**Assignment:** Report every line of the material that contains the string "inset".

**Entries provided:**
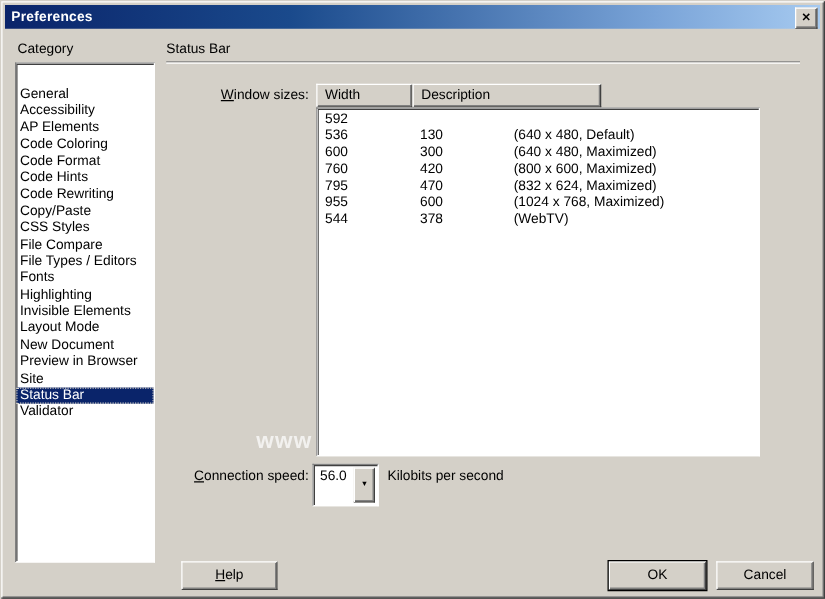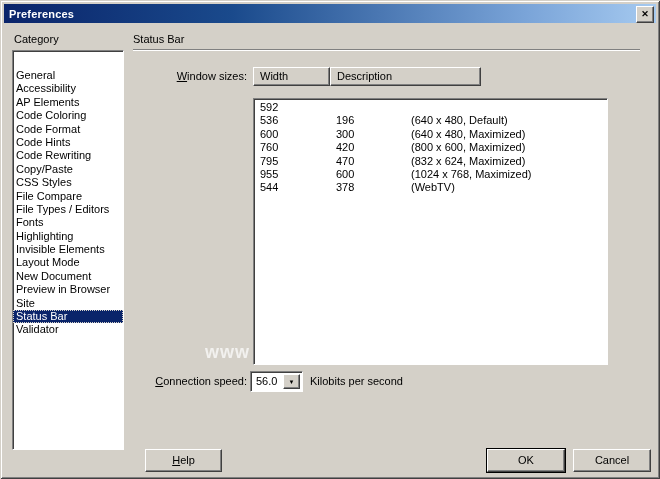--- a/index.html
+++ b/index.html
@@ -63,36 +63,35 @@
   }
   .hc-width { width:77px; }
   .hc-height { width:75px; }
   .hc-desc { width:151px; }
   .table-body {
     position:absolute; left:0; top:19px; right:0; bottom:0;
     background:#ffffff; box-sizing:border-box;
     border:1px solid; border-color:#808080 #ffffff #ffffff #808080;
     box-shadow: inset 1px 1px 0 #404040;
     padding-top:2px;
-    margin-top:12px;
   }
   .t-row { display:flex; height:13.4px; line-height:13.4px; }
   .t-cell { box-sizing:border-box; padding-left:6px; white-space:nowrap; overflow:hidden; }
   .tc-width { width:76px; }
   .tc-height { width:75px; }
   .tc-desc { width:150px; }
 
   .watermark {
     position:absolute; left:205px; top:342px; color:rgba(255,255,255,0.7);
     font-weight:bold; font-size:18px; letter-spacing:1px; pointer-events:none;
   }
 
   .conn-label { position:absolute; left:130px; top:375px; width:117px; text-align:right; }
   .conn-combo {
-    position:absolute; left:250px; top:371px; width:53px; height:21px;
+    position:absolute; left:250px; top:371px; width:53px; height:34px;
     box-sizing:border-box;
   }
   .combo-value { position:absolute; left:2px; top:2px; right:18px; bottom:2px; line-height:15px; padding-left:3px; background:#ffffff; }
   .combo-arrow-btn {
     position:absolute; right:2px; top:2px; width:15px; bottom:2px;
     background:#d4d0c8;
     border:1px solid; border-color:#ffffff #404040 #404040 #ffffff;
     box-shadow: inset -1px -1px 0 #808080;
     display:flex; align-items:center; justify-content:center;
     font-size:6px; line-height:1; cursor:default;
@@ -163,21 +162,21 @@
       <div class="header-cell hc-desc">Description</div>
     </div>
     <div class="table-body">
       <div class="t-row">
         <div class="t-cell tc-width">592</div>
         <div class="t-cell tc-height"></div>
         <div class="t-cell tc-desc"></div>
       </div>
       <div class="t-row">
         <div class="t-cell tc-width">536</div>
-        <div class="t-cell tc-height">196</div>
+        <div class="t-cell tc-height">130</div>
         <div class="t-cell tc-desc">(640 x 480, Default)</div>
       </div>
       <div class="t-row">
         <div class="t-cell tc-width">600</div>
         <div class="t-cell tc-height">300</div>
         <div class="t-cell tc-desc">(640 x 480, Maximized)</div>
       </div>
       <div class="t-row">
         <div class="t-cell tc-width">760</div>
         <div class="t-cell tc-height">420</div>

---

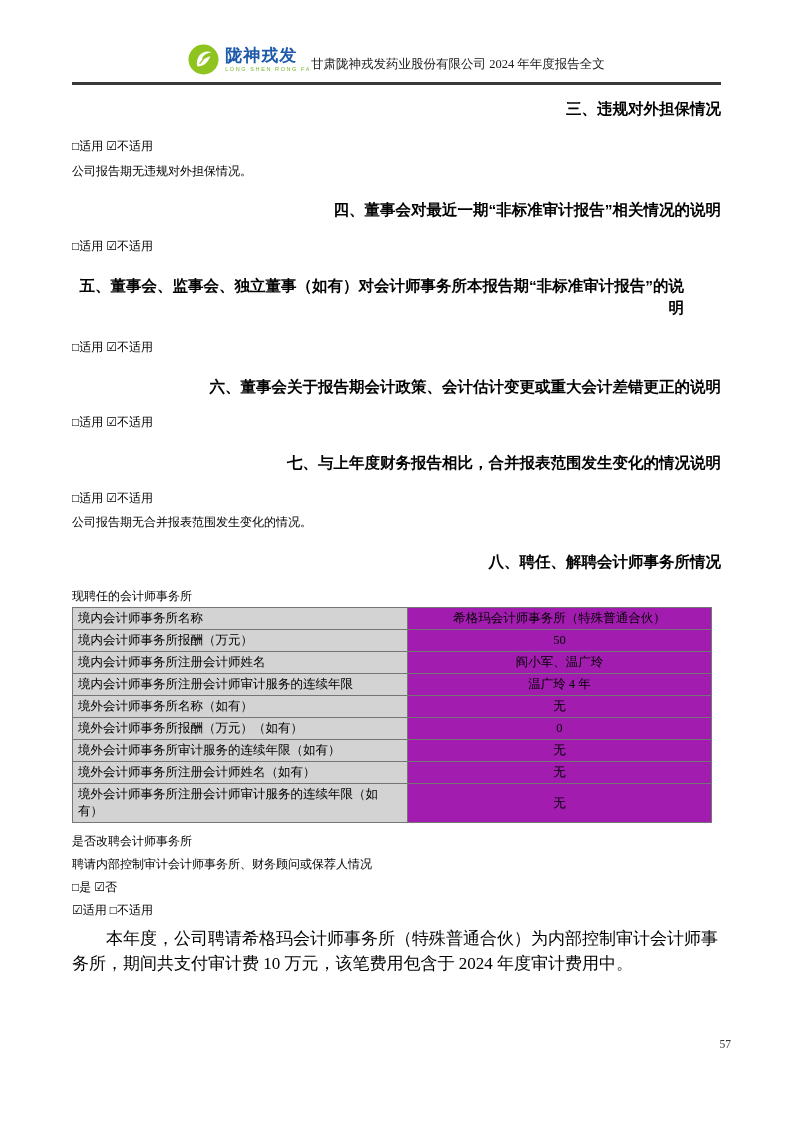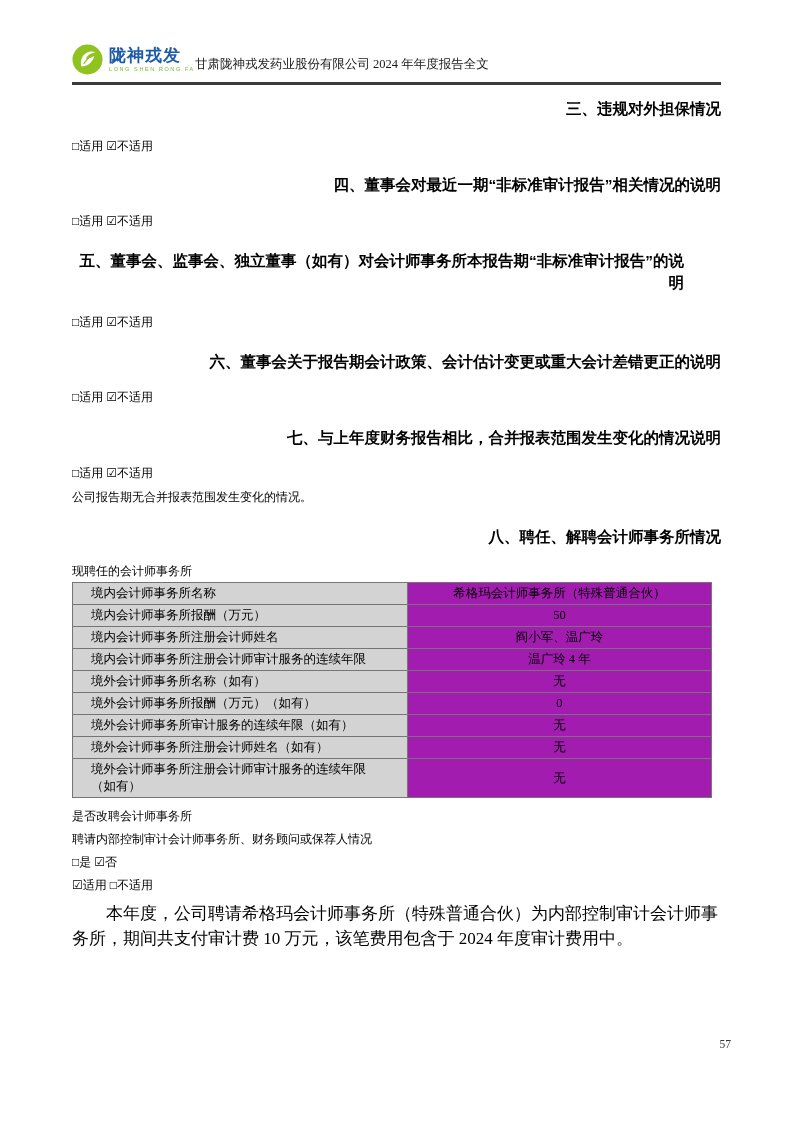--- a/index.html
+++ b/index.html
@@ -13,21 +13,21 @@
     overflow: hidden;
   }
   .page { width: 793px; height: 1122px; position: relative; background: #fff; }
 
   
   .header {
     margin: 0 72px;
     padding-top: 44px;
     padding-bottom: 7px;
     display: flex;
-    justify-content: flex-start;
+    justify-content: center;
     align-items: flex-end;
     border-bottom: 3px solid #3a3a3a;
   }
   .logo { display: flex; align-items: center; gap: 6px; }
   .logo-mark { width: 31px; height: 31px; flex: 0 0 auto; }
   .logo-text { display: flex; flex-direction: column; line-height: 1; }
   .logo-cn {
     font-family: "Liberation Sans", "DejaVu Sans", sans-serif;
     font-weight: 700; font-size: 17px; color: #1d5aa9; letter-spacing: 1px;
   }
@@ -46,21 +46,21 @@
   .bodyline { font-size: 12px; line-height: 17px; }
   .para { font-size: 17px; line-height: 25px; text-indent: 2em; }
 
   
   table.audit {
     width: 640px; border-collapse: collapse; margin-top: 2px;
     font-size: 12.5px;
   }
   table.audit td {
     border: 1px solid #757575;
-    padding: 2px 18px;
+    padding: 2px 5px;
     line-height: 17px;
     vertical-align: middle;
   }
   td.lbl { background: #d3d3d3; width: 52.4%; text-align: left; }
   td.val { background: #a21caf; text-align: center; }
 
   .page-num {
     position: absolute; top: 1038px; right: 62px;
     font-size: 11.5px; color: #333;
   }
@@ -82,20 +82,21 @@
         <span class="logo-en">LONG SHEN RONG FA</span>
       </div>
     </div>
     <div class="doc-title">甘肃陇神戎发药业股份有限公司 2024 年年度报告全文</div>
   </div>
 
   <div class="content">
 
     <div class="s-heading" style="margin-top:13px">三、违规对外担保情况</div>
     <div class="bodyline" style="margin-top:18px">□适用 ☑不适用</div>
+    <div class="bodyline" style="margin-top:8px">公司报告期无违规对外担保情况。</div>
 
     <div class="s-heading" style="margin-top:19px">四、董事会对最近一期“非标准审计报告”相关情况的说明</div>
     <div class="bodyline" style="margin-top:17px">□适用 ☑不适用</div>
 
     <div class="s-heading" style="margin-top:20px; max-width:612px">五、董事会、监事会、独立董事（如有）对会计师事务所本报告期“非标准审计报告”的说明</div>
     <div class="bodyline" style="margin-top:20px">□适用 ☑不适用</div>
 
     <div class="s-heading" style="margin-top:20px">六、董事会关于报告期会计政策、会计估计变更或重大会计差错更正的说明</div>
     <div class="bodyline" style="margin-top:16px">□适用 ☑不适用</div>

**Answer to the problem:**
     box-shadow: inset 1px 1px 0 #404040;
     box-shadow: inset -1px -1px 0 #808080;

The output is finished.